**TASK GOAL:** Rewrite the part that opens with the row containing "[192, 194, 270, 261]" and closes with the row containing "glass — shiny", switching "326" to "327" and changing nothing else.

TASK DATA START

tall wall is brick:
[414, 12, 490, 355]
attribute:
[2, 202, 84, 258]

TASK DATA END
TASK DATA START

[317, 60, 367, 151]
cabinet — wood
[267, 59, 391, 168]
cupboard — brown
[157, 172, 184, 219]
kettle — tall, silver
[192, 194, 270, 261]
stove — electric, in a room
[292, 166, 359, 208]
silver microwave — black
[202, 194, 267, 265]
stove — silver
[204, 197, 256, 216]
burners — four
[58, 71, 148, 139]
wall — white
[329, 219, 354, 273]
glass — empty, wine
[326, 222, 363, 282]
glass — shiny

TASK DATA END

**WRITTEN REPLY:**
[192, 194, 270, 261]
stove — electric, in a room
[292, 166, 359, 208]
silver microwave — black
[202, 194, 267, 265]
stove — silver
[204, 197, 256, 216]
burners — four
[58, 71, 148, 139]
wall — white
[329, 219, 354, 273]
glass — empty, wine
[327, 222, 363, 282]
glass — shiny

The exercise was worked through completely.